Pas de cadre, pas de repère, pas de point fixe. Des sphères pour la première fois ainsi exposées en quantité. Soixante œuvres en plâtre à l’exception de quelques unes en bronze, ponctuations plantées là pour tenir l’espace.
Il y en eut une première il y a cinq ans. La plus volumineuse. Elle fut le déclic. Pourquoi ? Parce que.
Expliquer l’art, c’est courir le risque de l’anéantir. Cette grossesse en engendra d’autres. Des œuvres rondes dont la particularité réside dans l’absence de limite, de frontière, de fin. C’est proprement infini.
Des sphères parfaitement sphériques. Aucune ne renvoie à la géosphère trop imparfaite de la Terre. On craint de les voir vaciller puis rouler, mais non. Des sphères parfaitement stables car lestées de matériaux lourds et bien calés, enveloppés dans du plâtre, dissimulés à l’intérieur comme en secret.
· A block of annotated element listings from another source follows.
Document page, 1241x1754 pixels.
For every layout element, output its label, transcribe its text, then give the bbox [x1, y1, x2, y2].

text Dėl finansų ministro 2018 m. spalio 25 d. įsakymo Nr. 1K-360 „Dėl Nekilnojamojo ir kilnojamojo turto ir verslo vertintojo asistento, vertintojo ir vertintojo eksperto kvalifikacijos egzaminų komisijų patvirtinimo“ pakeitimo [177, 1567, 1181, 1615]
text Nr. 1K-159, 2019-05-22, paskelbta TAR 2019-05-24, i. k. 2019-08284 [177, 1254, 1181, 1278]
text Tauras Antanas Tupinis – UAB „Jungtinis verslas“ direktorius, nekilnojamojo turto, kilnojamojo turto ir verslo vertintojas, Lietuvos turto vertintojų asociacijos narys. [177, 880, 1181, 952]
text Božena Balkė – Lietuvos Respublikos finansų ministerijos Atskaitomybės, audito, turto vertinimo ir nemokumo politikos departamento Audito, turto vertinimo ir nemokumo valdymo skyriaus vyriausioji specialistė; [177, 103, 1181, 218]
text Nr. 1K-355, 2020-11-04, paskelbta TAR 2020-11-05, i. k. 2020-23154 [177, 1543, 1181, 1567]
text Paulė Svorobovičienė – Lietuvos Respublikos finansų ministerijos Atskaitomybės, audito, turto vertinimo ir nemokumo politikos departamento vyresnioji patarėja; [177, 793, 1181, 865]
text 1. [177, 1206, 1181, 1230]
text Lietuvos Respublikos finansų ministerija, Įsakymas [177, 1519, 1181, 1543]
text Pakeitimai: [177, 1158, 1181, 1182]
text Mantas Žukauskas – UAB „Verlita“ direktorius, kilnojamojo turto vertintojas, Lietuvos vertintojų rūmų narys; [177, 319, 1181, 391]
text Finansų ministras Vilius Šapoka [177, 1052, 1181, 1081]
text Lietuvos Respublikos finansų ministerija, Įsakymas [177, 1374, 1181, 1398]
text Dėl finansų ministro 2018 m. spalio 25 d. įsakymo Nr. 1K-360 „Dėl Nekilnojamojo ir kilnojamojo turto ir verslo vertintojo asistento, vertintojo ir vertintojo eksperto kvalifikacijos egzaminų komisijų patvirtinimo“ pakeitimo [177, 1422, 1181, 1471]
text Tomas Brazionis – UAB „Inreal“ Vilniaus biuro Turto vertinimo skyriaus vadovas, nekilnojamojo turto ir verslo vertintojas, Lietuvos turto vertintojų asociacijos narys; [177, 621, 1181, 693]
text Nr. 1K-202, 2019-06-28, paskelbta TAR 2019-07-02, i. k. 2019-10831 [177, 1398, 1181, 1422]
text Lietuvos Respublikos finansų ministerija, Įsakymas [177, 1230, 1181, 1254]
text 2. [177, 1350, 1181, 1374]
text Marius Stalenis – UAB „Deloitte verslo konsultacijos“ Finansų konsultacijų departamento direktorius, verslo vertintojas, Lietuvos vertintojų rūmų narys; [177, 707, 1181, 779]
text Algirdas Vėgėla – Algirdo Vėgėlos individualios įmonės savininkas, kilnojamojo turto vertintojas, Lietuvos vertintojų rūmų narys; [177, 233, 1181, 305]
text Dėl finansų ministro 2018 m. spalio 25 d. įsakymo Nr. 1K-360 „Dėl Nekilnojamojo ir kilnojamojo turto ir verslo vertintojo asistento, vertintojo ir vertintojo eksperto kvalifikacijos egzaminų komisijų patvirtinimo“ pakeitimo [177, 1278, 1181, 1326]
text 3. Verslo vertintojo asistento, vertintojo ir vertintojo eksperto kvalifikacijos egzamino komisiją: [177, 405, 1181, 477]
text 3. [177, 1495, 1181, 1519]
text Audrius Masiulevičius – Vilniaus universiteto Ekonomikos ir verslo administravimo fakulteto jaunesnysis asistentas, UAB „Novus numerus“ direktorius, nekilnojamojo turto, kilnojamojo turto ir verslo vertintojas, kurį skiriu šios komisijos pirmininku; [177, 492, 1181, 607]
Elles leur doivent leur équilibre et donc une partie de leur grâce.
Nous nous trouvons là où ces monolithes ont chu.
Des bas-reliefs comme une extension du domaine de la sphère, fragments mis à plat. Un gris morcelé qui nous est inconnu, comme venu d’un autre monde, un outre-gris. Ils portent tous des cicatrices puisqu’il y a des failles en toutes choses, c’est même par là que la lumière s’insinue, Léonard Cohen l’a dit ou écrit ou chanté, c’est tout un.
Les unes ont des noms de constellations. Pandore, Adrastel, Amalthée, Hydre, Bubble nebula… Les noms des autres sont issus de la géographie lunaire : Lac des tourments, Golfe de la rosée, Mer des nuées, Lac de la solitude, Marais du sommeil…
De la sculpture faite poésie.
Pour cette exposition, Annie Samuelson a composé une sonate pour deux instruments, le très rond et le tout plat. Certaines œuvres sont rehaussées d’un éclatement en terre cuite ou de têtes greffées. Autant de visages de vies et de mort où la douceur et la sérénité se mêlent au contraste de tonalités, une musique de silences dont Archimède eut fait une constante.
Regardez bien ce qui est à la fin. Deux œuvres tendues par du fil d’étain qui tisse sa toile en se mêlant au ruban d’acier. L’une ronde, l’autre carrée. Des surfaces planes avec des repères. Des têtes devenues des masques dans des jeux d’ombre. Les deux encadrées. Avec les bas-reliefs, on sent que ces toiles sans peinture vont l’entraîner désormais vers un ailleurs où la liberté sera plus grande.
Entre le commencement et la fin, l’œil aura assisté à ce discret miracle qu’est l’unité retrouvée d’une artiste.